This week, along with the mid-program presentation, the team members were invited for a tour of the Atlanta Food Bank. Other than the advanced operations of the warehouse facilities, what caught my attention was that everyone who was working there was very passionate about what they were doing. Lauren Waits, one of our main stakeholders who is director of governmental affairs at ACFB, gave us a tour around the facility and not only she knew almost all the people working within the warehouse and within the office, she would talk to and ask about how they are. Some of the people explained what they did as they worked there, and the way they spoke was very passionate and informing to us although the tour seemed to be very informal. As information about the food bank, especially Atlanta Community Food Bank, was explained by previous blog post, fighting against food insecurity came to me as an issue that shouldn’t be overlooked and how our tool can impact our stakeholders in helping them with their media agenda.
To touch upon our work, our team has been working with three major things: sentiment analysis and text mining visual/census data and map overlays/legislators’ voting record visual. Because we had our mid-program presentation this week, we focused more on making the presentation slides as well as a poster. This process helped us to determine what to focus on moving forward. With less than 4 weeks left the program, our team hopes to achieve finalizing the tool first before we move forward to add anything else to the tool.
To talk about my personal part of the project which is sentiment analysis and topic modeling, beyond the general idea of weighting and aggregating the sentiment scores of the articles, it seems very difficult to generate an equation or formula that would even somewhat show a correspondence with our gut-estimation of public sentiment. This approach is top-down where the possible factors that affect public opinion are guessed to be traffic, readability, and the media bias of the websites. Because of these road blocks, I’m planning on doing more literature reviews on social science paper to see any relevant information on public sentiment estimation in the coming week. This would be especially beneficial as the paper for Bloomberg Data Science for Social Good is due on July 8th.

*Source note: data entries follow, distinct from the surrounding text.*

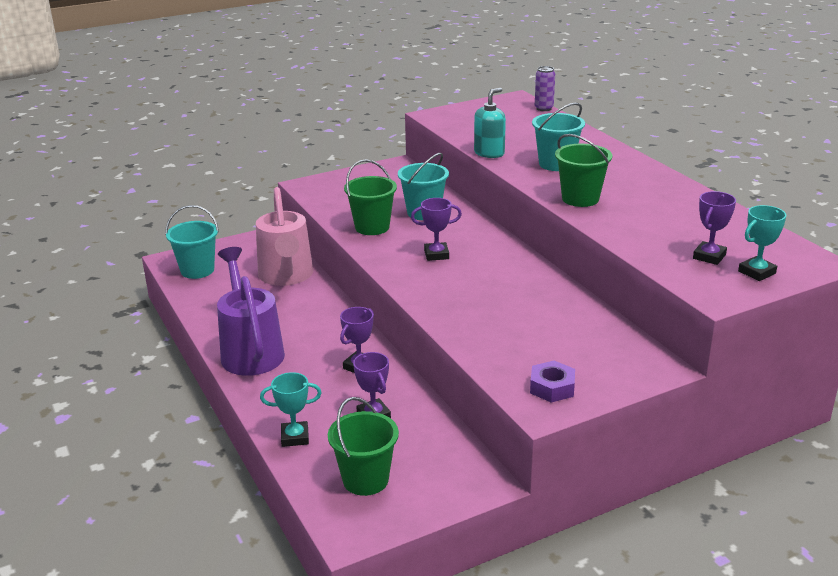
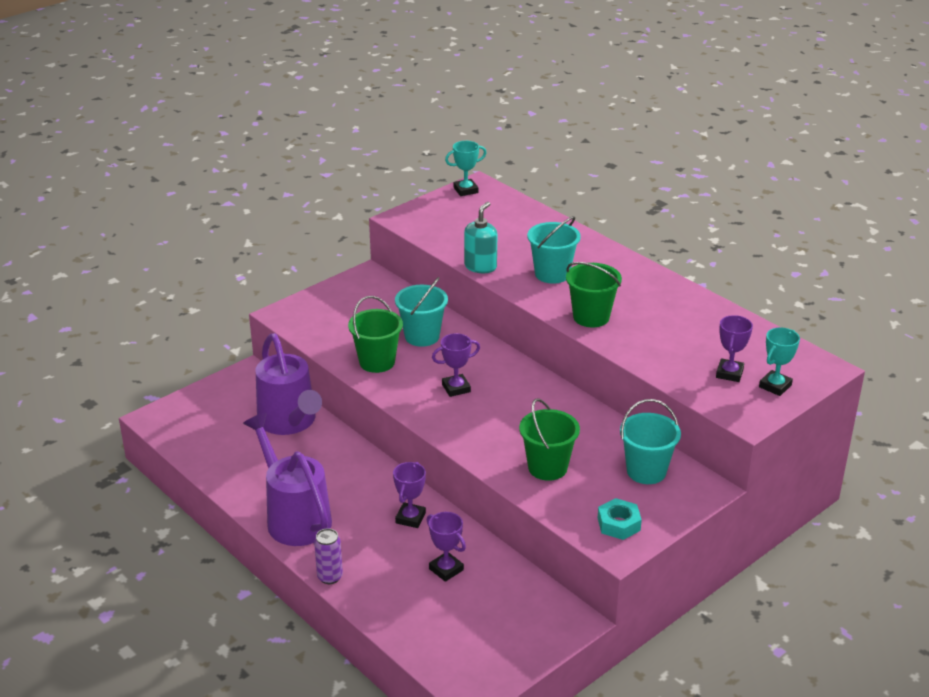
camera: 15 degrees left, 5 degrees up
turquoise bucket [165,205,219,279] -> turquoise bucket moved to [620,399,681,484]
pink watering can [256,187,313,286] -> purple watering can [256,333,322,435]
turquoise trophy [260,372,322,447] -> turquoise trophy moved to [445,141,487,196]
green bucket [328,397,399,496] -> green bucket moved to [519,399,580,481]
purple nut [530,361,575,403] -> turquoise nut [598,498,642,540]
purple can [535,66,555,111] -> purple can moved to [314,528,343,584]

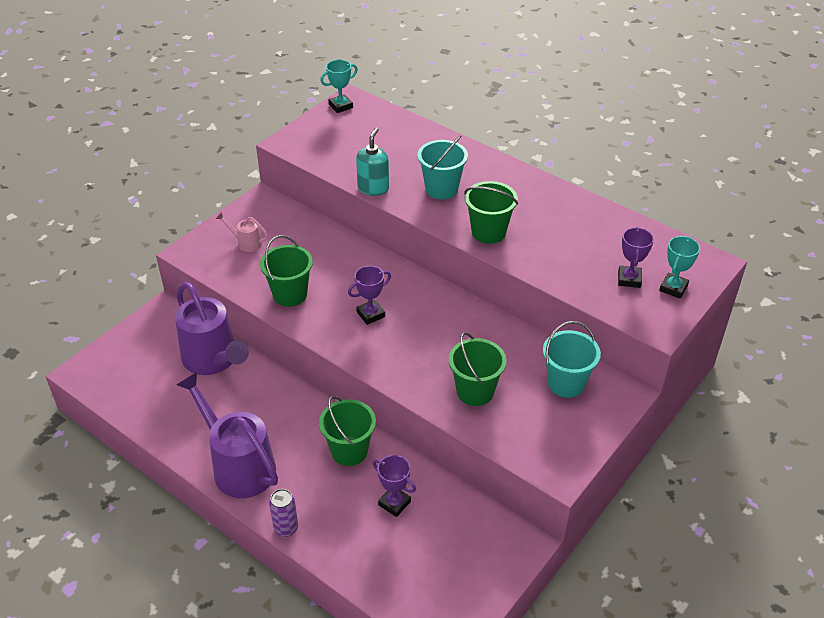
camera: 10 degrees left, 10 degrees up
purple trophy [393,462,426,528] -> green bucket [319,396,376,466]
turquoise bucket [395,277,448,347] -> none
turquoise nut [598,498,642,540] -> none
none -> pink watering can [216,212,268,252]

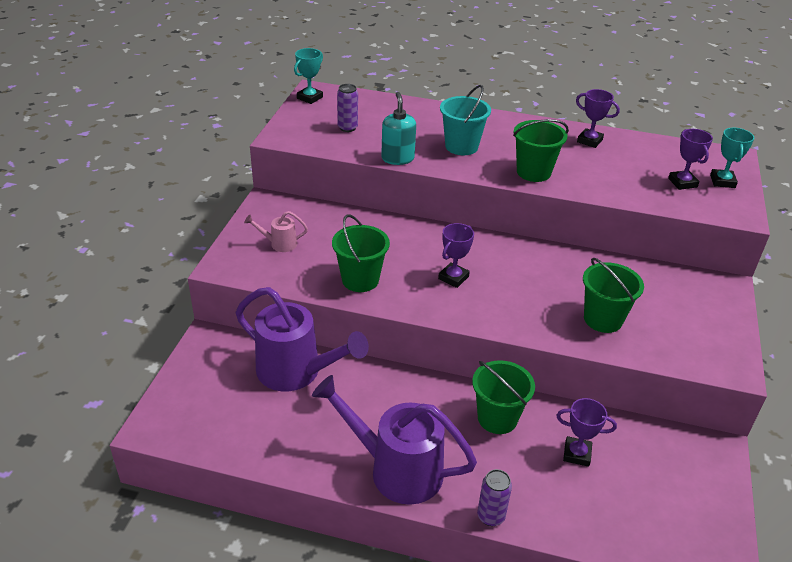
camera: 25 degrees left, 5 degrees down
turquoise bucket [543,321,601,398] -> none
none -> purple can [337,84,358,132]
none -> purple trophy [576,89,620,148]

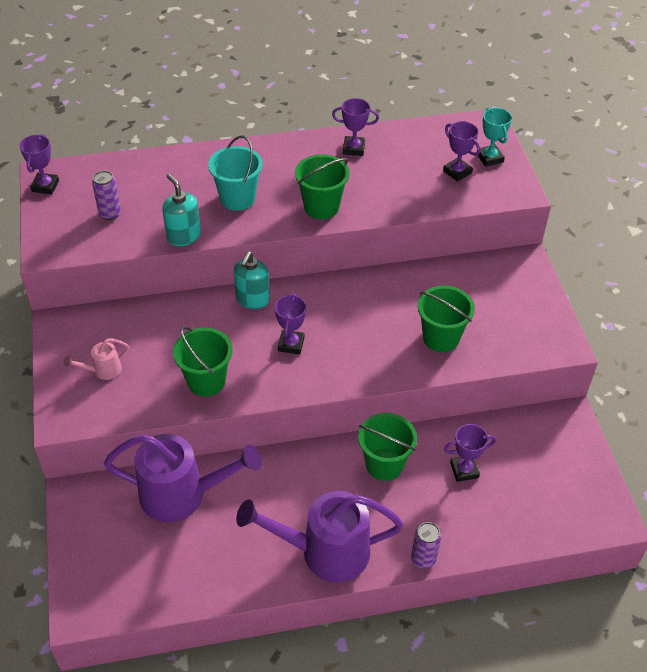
camera: 25 degrees left, 10 degrees up
turquoise trophy [294,48,323,104] -> purple trophy [19,134,59,194]
none -> turquoise soap dispenser [234,252,270,309]

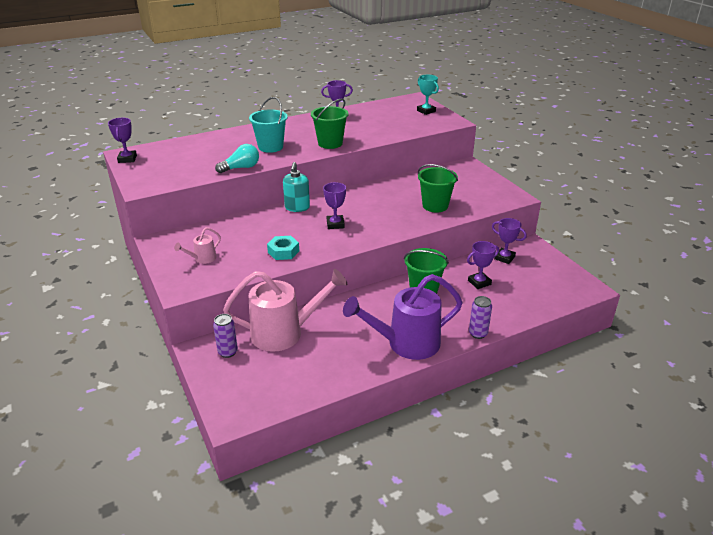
camera: 15 degrees left, 15 degrees down
purple can [92,171,121,220] -> purple can moved to [213,314,238,358]
purple watering can [104,434,262,522] -> pink watering can [223,269,347,352]
turquoise soap dispenser [162,174,201,246] -> turquoise light bulb [215,144,259,173]
green bucket [173,326,233,397] -> turquoise nut [267,236,299,260]
purple trophy [443,121,480,182] -> purple trophy moved to [492,218,527,264]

On the side with Topic Modeling, also a clever tool or aggregation method must be used to make sense of the data. LDA, Tf-idf, n-gram and NER (all mentioned in previous blog post) give a lot of information about which words are (supposedly) more relevant to the text data. However, due to an inundated amount of words and text, it is difficult to weight the words from each of the articles. Using a similar aggregation technique as sentiments, these words will also be weighted to quickly visualize keywords being used within the document.
In making this tool more sustainable for the user, automation of the article gathering, cleaning, and analyzing would be our next step to see the trend of sentiment on individual news outlets as well as the locations. After the paper submission, I will be focusing on making the tool much more user-friendly so that it would be ready to be deployed as the end of the program nears.